Time for some pictures.
The first graph is a plot of NFL season versus what I am calling entropy (Number of standard deviations above the mean of the distribution of the test statistic.) I have also labeled each year with the super bowl champion and the number of wins they had in the regular season. Notice that over the last four years we observe the three highest amounts of entropy.
Further note 2002. Lets take a closer look at this year. There were no teams with 13 wins and every team had at least two wins. This is compared to 2007 when there were FOUR teams with at least THIRTEEN wins (Dallas, Green Bay, Indianapolis, and undefeated New England) and one team (Miami) team with only one win. The histograms of wins in the 2002 and 2007 seasons are below.

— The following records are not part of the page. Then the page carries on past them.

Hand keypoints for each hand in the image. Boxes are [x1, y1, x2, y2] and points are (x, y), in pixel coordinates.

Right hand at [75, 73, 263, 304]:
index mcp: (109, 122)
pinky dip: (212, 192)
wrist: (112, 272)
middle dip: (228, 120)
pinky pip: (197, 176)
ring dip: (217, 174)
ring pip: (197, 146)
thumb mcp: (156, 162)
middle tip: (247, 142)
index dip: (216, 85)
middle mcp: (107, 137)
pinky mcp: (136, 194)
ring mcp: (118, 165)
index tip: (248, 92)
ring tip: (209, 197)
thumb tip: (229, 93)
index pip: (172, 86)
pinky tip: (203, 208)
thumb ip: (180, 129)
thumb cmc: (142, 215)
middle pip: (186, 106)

Look how tightly bunched the 2002 teams are in the middle and compare that with the 2007 season.
One last picture. The histogram of the 2008 NFL season.

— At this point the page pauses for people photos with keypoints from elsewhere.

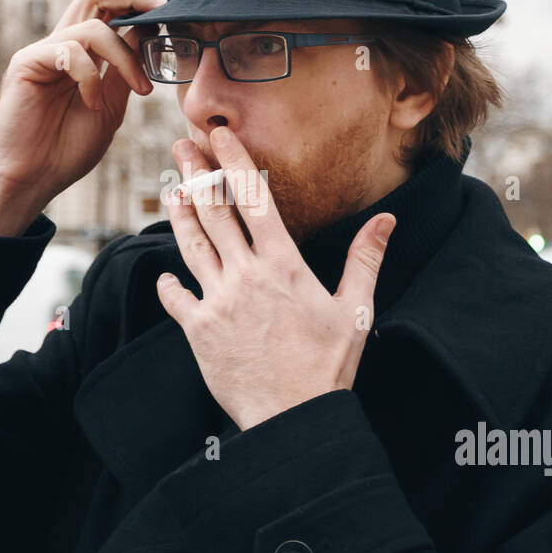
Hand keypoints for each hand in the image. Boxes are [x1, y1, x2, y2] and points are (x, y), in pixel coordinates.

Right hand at [0, 0, 162, 234]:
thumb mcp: (110, 107)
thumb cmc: (67, 149)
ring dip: (125, 57)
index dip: (140, 5)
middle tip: (162, 12)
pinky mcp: (26, 64)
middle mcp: (61, 46)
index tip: (172, 17)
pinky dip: (90, 78)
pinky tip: (92, 105)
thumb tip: (145, 34)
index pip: (109, 10)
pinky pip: (69, 51)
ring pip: (92, 27)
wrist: (33, 180)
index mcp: (82, 54)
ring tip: (140, 89)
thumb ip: (123, 72)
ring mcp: (42, 52)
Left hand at [155, 126, 395, 430]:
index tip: (219, 134)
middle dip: (196, 173)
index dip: (233, 161)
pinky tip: (165, 274)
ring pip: (190, 246)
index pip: (254, 199)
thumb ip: (365, 259)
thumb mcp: (356, 310)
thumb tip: (386, 219)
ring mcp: (219, 301)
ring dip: (179, 214)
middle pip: (214, 211)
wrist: (294, 418)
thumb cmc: (328, 367)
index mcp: (283, 264)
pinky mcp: (199, 330)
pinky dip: (168, 283)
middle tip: (182, 146)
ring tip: (171, 190)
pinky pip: (176, 297)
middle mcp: (246, 275)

According to my measure of entropy, the level of parity in the NFL over three of the last 4 seasons has been very low. There does not, however, appear to be any upward trend in the amount of parity; rather, it seems as if the level of parity in the league varies trendlessly from year to year.
2002 was a season with unusually high parity with many teams finishing with similar records.
One final thought: I would argue that parity is bad for the league. When there is no standout team, it is difficult to market exciting games. Isn’t it more compelling to watch a play-off game featuring teams who absolutely dominated the regular season (Think Green Bay, Dallas, New England, and Indianapolis from 2007), than a slug fest of mediocrity between two teams that made it into the play-offs by default (I’m looking at you Arizona and San Diego). When parity is high, everyone is mediocre, but someone has to win by default. When there is high entropy good teams exist. I’ll take the latter any day of the week.